━━ Records for processing ━━

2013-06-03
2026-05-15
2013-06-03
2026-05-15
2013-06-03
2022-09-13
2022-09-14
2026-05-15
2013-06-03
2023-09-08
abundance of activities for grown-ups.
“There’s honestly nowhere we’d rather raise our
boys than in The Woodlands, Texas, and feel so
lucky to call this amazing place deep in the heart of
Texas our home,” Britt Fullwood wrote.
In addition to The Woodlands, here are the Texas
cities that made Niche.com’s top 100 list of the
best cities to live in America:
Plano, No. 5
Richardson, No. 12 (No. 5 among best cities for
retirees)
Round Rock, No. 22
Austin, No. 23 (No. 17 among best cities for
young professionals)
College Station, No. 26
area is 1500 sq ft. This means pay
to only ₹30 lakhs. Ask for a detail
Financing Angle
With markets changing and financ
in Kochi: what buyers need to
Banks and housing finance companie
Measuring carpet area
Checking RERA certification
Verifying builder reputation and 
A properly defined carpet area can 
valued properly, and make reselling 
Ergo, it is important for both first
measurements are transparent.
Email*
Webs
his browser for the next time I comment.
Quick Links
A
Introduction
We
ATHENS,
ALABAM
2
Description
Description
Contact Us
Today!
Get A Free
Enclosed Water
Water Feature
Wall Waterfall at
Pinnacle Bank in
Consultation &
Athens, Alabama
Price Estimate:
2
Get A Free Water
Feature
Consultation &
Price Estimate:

━━━
━━ Records for processing ━━

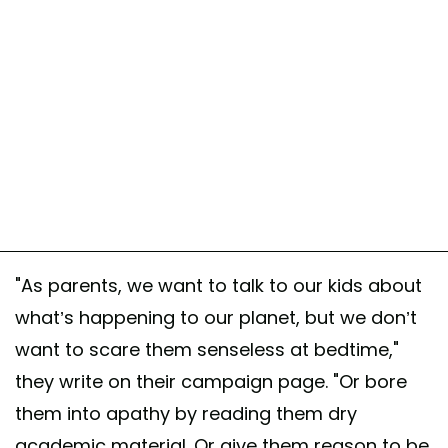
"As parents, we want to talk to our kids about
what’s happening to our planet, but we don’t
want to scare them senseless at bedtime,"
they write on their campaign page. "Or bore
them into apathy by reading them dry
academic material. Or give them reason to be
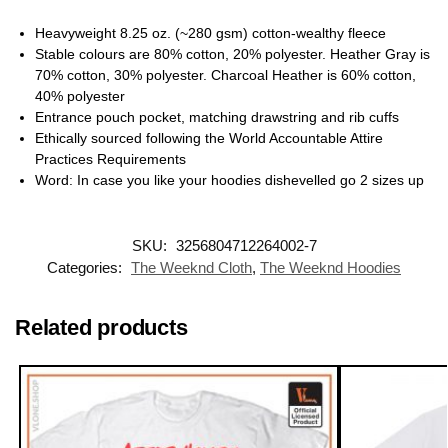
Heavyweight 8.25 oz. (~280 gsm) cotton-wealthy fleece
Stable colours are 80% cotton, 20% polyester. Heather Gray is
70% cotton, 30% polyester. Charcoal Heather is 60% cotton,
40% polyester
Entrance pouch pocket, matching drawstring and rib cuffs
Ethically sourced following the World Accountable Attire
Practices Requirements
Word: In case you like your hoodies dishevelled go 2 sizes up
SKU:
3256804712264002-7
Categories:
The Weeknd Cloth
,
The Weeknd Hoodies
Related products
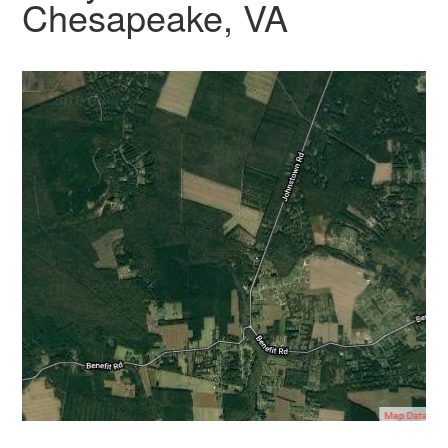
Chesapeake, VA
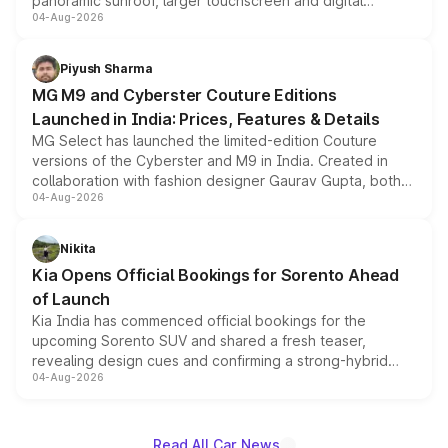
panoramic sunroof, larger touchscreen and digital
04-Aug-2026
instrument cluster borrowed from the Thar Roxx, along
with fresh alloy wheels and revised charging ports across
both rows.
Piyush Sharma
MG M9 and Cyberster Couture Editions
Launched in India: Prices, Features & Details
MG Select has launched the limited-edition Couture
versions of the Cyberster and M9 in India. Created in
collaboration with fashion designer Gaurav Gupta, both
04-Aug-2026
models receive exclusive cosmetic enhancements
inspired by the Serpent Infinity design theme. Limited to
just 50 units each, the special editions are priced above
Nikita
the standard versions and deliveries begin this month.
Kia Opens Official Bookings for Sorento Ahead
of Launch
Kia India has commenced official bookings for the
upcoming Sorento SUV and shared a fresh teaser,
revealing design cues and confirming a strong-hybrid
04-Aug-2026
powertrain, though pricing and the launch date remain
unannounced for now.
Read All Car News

━━━

Activity
The lines to extract from the data above begin with the line containing "Kia Opens Official Bookings for Sorento Ahead" and end with the line containing "Read All Car News". Extract them exactly, including both.

Result of the task
Kia Opens Official Bookings for Sorento Ahead
of Launch
Kia India has commenced official bookings for the
upcoming Sorento SUV and shared a fresh teaser,
revealing design cues and confirming a strong-hybrid
04-Aug-2026
powertrain, though pricing and the launch date remain
unannounced for now.
Read All Car News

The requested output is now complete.